▶ Passage given
For best results when printing this announcement, please click on link below:
https://newsfile.refinitiv.com/getnewsfile/v1/story?guid=urn:newsml:reuters.com:20250522:nRSV7591Ja&default-theme=true
RNS Number : 7591J TruFin PLC 22 May 2025
LEI: 213800C2QPZFECSRZ964
22 May 2025
TruFin plc
("TruFin" or the "Company" or together with its subsidiaries "TruFin Group"
or the "Group")
Share Buyback Programme
TruFin (AIM: TRU) is pleased to announce the commencement of a share buyback
programme ("Share Buyback Programme") to purchase ordinary shares of £0.91
each in the capital of the Company ("Ordinary Shares") up to a maximum
aggregate consideration of £4 million (the "Maximum Amount").
As announced in the Group's trading update on 20 May 2025, the Share Buyback
Programme is being initiated due to the Board's belief that the Company's
shares trade at a discount to an internally calculated intrinsic value, in
order to further enhance shareholder returns and to reduce the Company's share
capital. Any Ordinary Shares acquired as a result of the Share Buyback
Programme will be cancelled.
Details of the Buyback
The Group has entered into an agreement with its broker Panmure Liberum
Limited ("Panmure Liberum") to carry out purchases of its Ordinary Shares
under the Share Buyback Programme on its behalf. Panmure Liberum will manage
the purchases on a discretionary basis, purchasing Ordinary Shares on the
London Stock Exchange within certain pre-set parameters over the Share Buyback
Programme up to the Maximum Amount.
Prior to the Company's next annual general meeting to be held on 12 June 2025
(the "2025 AGM"), the Share Buyback will take place within the limitations of
the authority granted to the Board of TruFin at its annual general meeting
("General Authority"), held on 5 June 2024 (the "2024 AGM"), pursuant to which
the maximum number of Ordinary Shares which may be bought back is 10,598,688,
representing 10 per cent. of the Company's issued share capital. Thereafter,
provided the relevant resolution is approved at the 2025 AGM, this limit will
increase to 15,898,003, representing 15 per cent. of the Company's issue share
capital.

▶ Data items
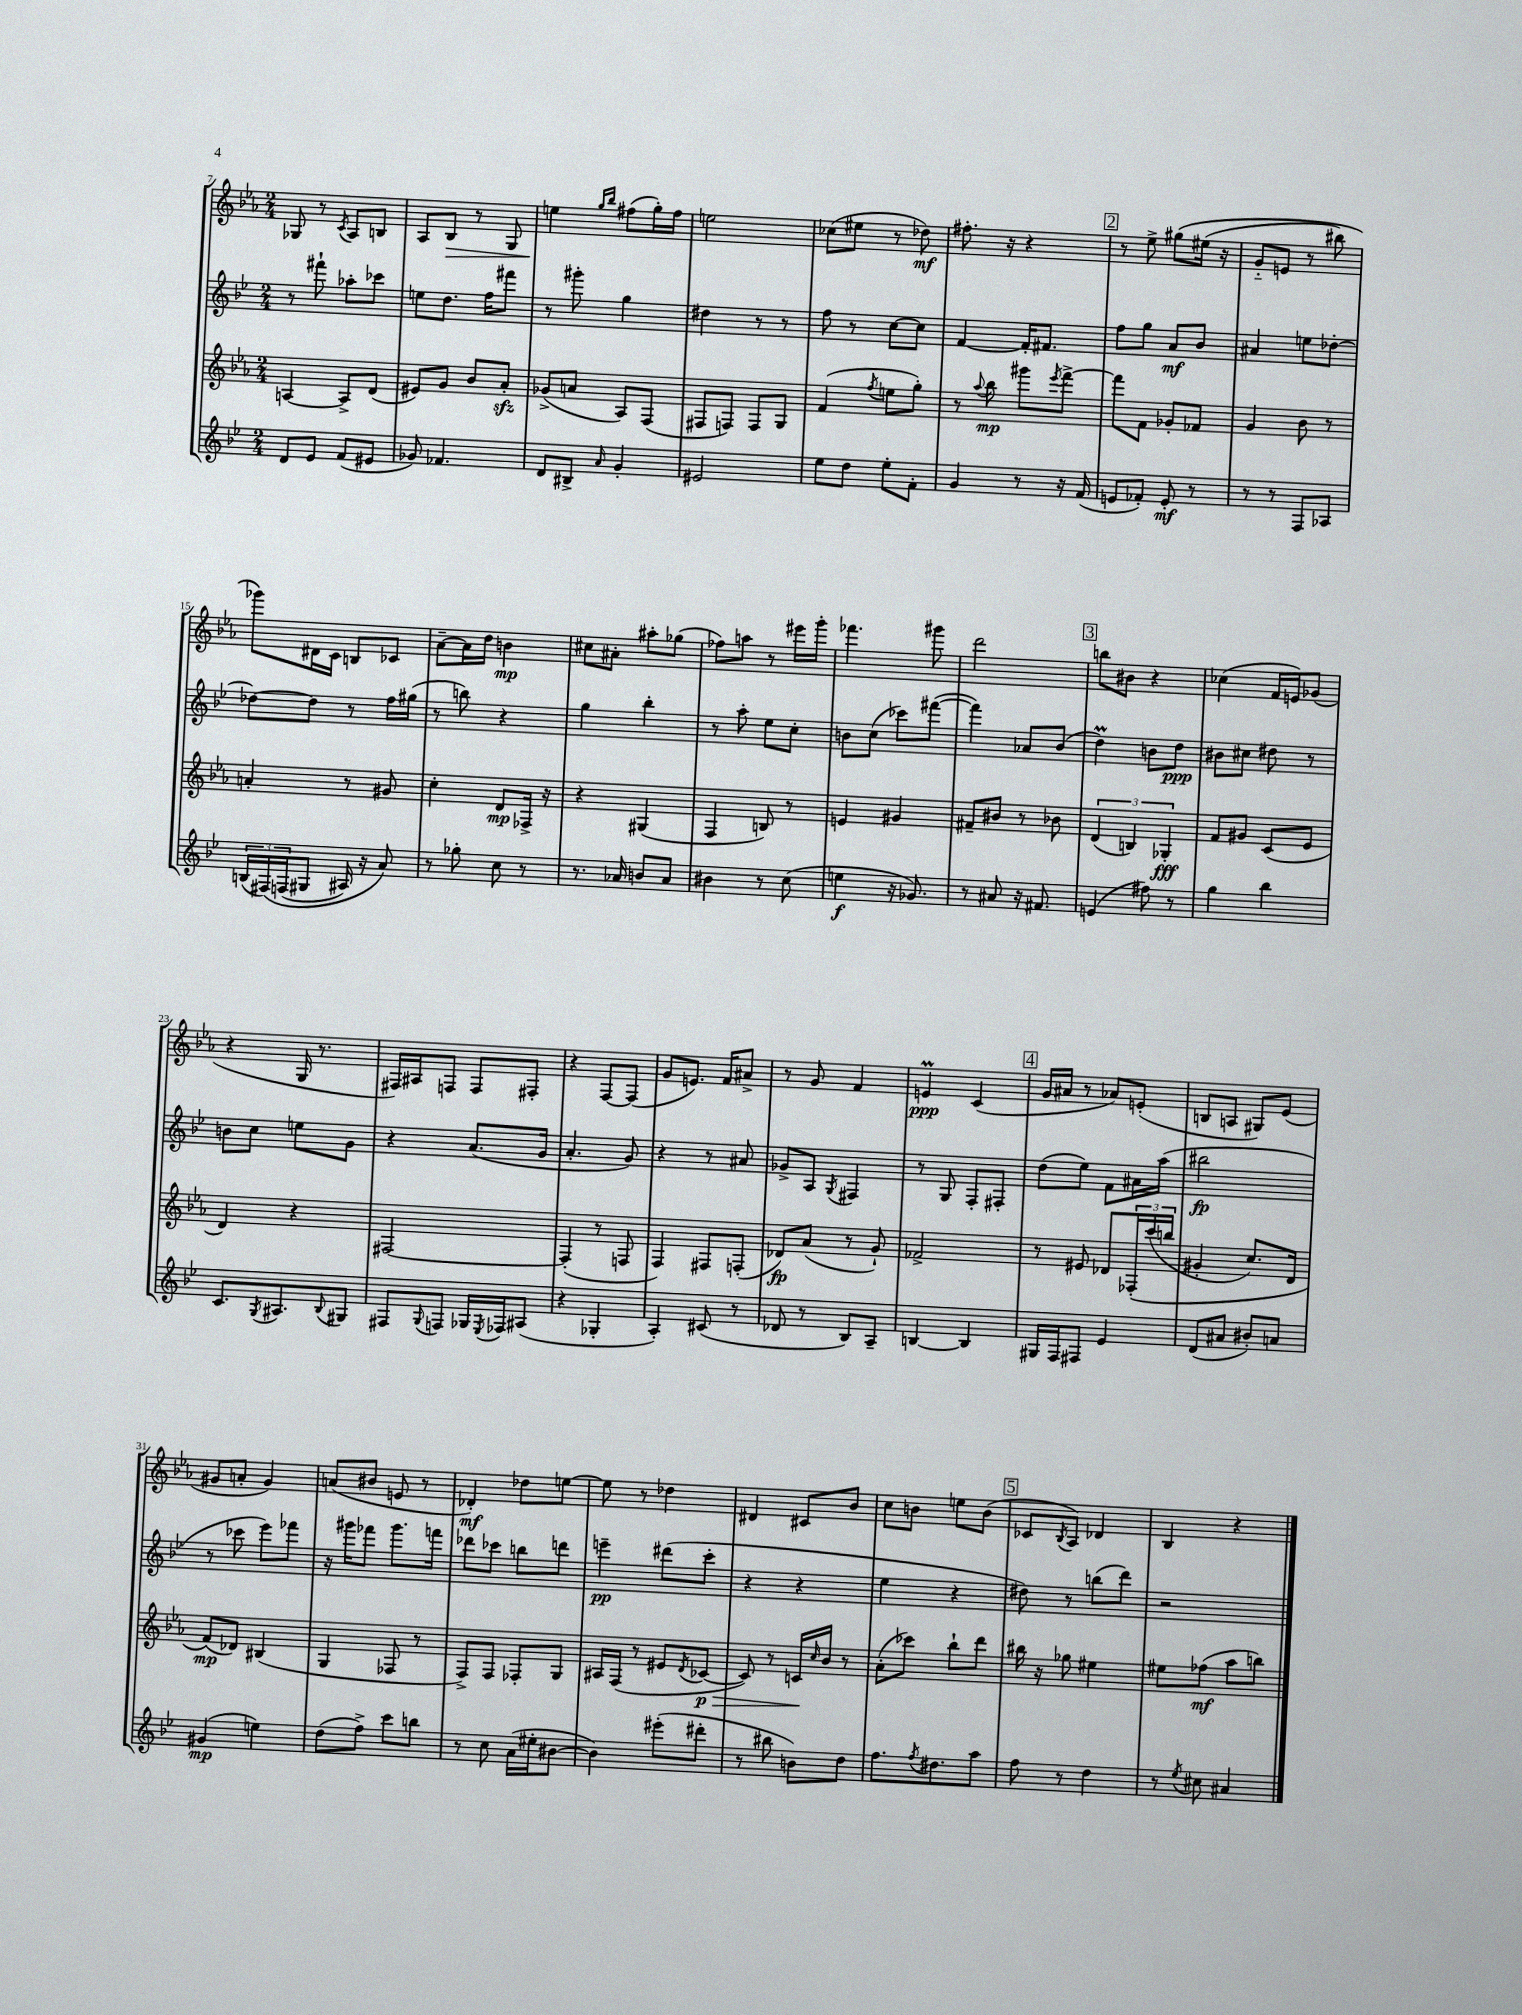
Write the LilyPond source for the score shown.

<<
\new StaffGroup <<
\new Staff = "s0" {
    \clef treble \key ees \major \numericTimeSignature \time 2/4
    ges8 r8 \acciaccatura { c'8 } aes8 b8 |
    aes8 bes8\> r8 g8 |
    e''4\! \grace { g''16 bes''16 } fis''8( g''16-.) fis''16 |
    e''2 |
    ces''8( eis''8 r8 des''8\mf) |
    fis''8.-. r16 r4 |
    \mark \markup { \box "2" } r8 ees''8-> gis''8\( eis''16( r16 |
    g'8-_ e'8 r8 bis''8) |
    ges'''8\) dis'16 c'16 b8 ces'8 |
    aes'8~-- aes'16 d''16 b'4\mp |
    cis''8 ais'8-. ais''8-. ges''8( |
    fes''8) a''8 r8 eis'''16 g'''16-. |
    fes'''4. gis'''8 |
    d'''2 |
    \mark \markup { \box "3" } b''8 bis'8 r4 |
    ces''4( f'16 e'16) ges'8( |
    r4 g16 r8. |
    fis16) ais16 f8 f8 fis8-. |
    r4 f8~ f8( |
    g'8 e'8.) f'16 ais'8-> |
    r8 g'8 f'4 |
    e'4\prall\ppp c'4( |
    \mark \markup { \box "4" } g'16 ais'16 r8 aes'8) e'8-.( |
    b8 a8 gis8) ees'8( |
    gis'8 a'8-. gis'4) |
    a'8( bis'8 e'8 r8 |
    des'4-.\mf) des''8 e''8~ |
    e''8 r8 des''4 |
    dis'4 cis'8 bes'8 |
    c''8 b'8 e''8 b'8( |
    \mark \markup { \box "5" } ces'8 \acciaccatura { bes8 } aes8) des'4 |
    bes4 r4 \bar "|." |
}
\new Staff = "s1" {
    \clef treble \key bes \major \numericTimeSignature \time 2/4
    r8 fis'''8-! aes''8-. ces'''8 |
    e''8 d''8. f''16 fis'''8 |
    r8 gis'''8-. g''4 |
    dis''4 r8 r8 |
    f''8 r8 c''8~ c''8 |
    f'4~ f'16-. fis'8. |
    \mark \markup { \box "2" } f''8 g''8 a'8\mf bes'8 |
    ais'4 e''8 des''8~-. |
    des''8~ des''8 r8 f''16 gis''16( |
    r8 b''8) r4 |
    g''4 bes''4-. |
    r8 a''8-. ees''8 c''8-. |
    b'8 c''8( ces'''8) fis'''8~( |
    fis'''4) aes'8 bes'8( |
    \mark \markup { \box "3" } d''4\prall) b'8 d''8\ppp |
    bis'8 cis''8 dis''8 r8 |
    b'8 c''8 e''8 g'8 |
    r4 a'8.( g'16 |
    a'4.-. g'8) |
    r4 r8 ais'8 |
    ges'8-> a8 \acciaccatura { g8 } fis4 |
    r8 g8 f8-. fis8-. |
    \mark \markup { \box "4" } d''8( ees''8) f'8 ais'16 a''16( |
    bis''2\fp |
    r8 ces'''8 ees'''8) fes'''8 |
    r16 gis'''16 fes'''8 gis'''8. f'''16 |
    des'''8 ces'''8 b''8 d'''8 |
    e'''4--\pp dis'''8( c'''8-. |
    r4 r4 |
    ees''4 r4 |
    \mark \markup { \box "5" } dis''8) r8 b''8( d'''8) |
    r2 \bar "|." |
}
\new Staff = "s2" {
    \clef treble \key ees \major \numericTimeSignature \time 2/4
    a4~ a8-> d'8( |
    eis'8) g'8 bes'8 aes'8-.\sfz |
    ges'8->( a'8 aes8) f8( |
    fis8 f8) f8 g8 |
    f'4( \acciaccatura { f''8 } e''8 g''8-.) |
    r8 \appoggiatura { aes''8 } bes''8\mp gis'''8 \acciaccatura { ees'''8 } f'''8~-> |
    \mark \markup { \box "2" } f'''8 f'8 ges'8-. fes'8 |
    g'4 bes'8 r8 |
    a'4-. r8 gis'8 |
    c''4-. d'8\mp fes16-> r16 |
    r4 gis4( |
    f4 b8) r8 |
    e'4 gis'4 |
    fis'8-- bis'8 r8 bes'8 |
    \mark \markup { \box "3" } \tuplet 3/2 { d'4( b4) ges4-.\fff } |
    f'8 gis'8 c'8( ees'8 |
    d'4) r4 |
    fis2~ |
    fis4-.( r8 f8 |
    f4) fis8 f8-.( |
    des'8\fp) aes'8( r8 g'8-!) |
    fes'2-> |
    \mark \markup { \box "4" } r8 eis'8 des'8 \tuplet 3/2 { fes16-.\( c'''16( b''16 } |
    gis'4-. c''8.) d'16 |
    f'8\mp(\) des'8) bis4( |
    g4 fes8 r8 |
    f8->) f8 fes8-. g8 |
    ais16 f16( r8 eis'8 \acciaccatura { d'8 } ces'8~\p\> |
    ces'8) r8 c'16\! \grace { c''16 } bes'16 r8 |
    aes'8-.( ces'''8) bes''8-! d'''8 |
    \mark \markup { \box "5" } bis''16 r16 ges''8 eis''4 |
    eis''8 fes''8\mf( aes''8 b''8) \bar "|." |
}
\new Staff = "s3" {
    \clef treble \key bes \major \numericTimeSignature \time 2/4
    d'8 ees'8 f'8( eis'8 |
    ges'8) fes'4. |
    d'8 bis8-> \grace { a'16 } g'4-. |
    eis'2 |
    ees''8 d''8 ees''8-. f'8-. |
    g'4 r8 r16 f'16( |
    \mark \markup { \box "2" } e'8 fes'8-.) e'8-.\mf r8 |
    r8 r8 f8 aes8 |
    \tuplet 3/2 { b16( fis16)\( f16( } gis8 ais16) r16 a'8\) |
    r8 ges''8-. c''8 r8 |
    r8. aes'16 b'8 aes'8 |
    bis'4 r8 c''8( |
    e''4\f r16 ges'8.) |
    r8 ais'8 r16 fis'8. |
    \mark \markup { \box "3" } e'4( fis''8) r8 |
    g''4 bes''4 |
    c'8. \acciaccatura { g8 } ais8. \appoggiatura { bes8 } gis8 |
    fis8 \appoggiatura { g8 } f8 ges16 \acciaccatura { ees8 } fes16 ais8( |
    r4 ges4-. |
    a4-.) cis'8( r8 |
    des'8 r8 bes8) a8-- |
    b4~ b4 |
    \mark \markup { \box "4" } gis16 f16 fis8 ees'4 |
    d'8( ais'8 bis'8-.) a'8 |
    gis'4\mp( e''4) |
    d''8( f''8->) c'''8 b''8 |
    r8 c''8 a'16( eis''16-. bis'8~ |
    bis'4) eis'''8-.( dis'''8-. |
    r8 bis''8 b'8) d''8 |
    f''8. \acciaccatura { f''8 } dis''8. a''8 |
    \mark \markup { \box "5" } f''8 r8 d''4 |
    r8 \acciaccatura { ees''8 } cis''8 ais'4 \bar "|." |
}
>>
>>
\layout { \context { \Score currentBarNumber = #7 } }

▶ Objective 1
In the buyback announcement, which broker will carry out the share purchases on the Company's behalf?
▶ Objective 2
In the buyback announcement, rewrite the stretch from "As announced in" through "the Maximum Amount.", putting "AIM market" in place of "London Stock Exchange".

▶ Written solution 1
Panmure Liberum Limited ("Panmure Liberum")

▶ Written solution 2
As announced in the Group's trading update on 20 May 2025, the Share Buyback
Programme is being initiated due to the Board's belief that the Company's
shares trade at a discount to an internally calculated intrinsic value, in
order to further enhance shareholder returns and to reduce the Company's share
capital. Any Ordinary Shares acquired as a result of the Share Buyback
Programme will be cancelled.
Details of the Buyback
The Group has entered into an agreement with its broker Panmure Liberum
Limited ("Panmure Liberum") to carry out purchases of its Ordinary Shares
under the Share Buyback Programme on its behalf. Panmure Liberum will manage
the purchases on a discretionary basis, purchasing Ordinary Shares on the
AIM market within certain pre-set parameters over the Share Buyback
Programme up to the Maximum Amount.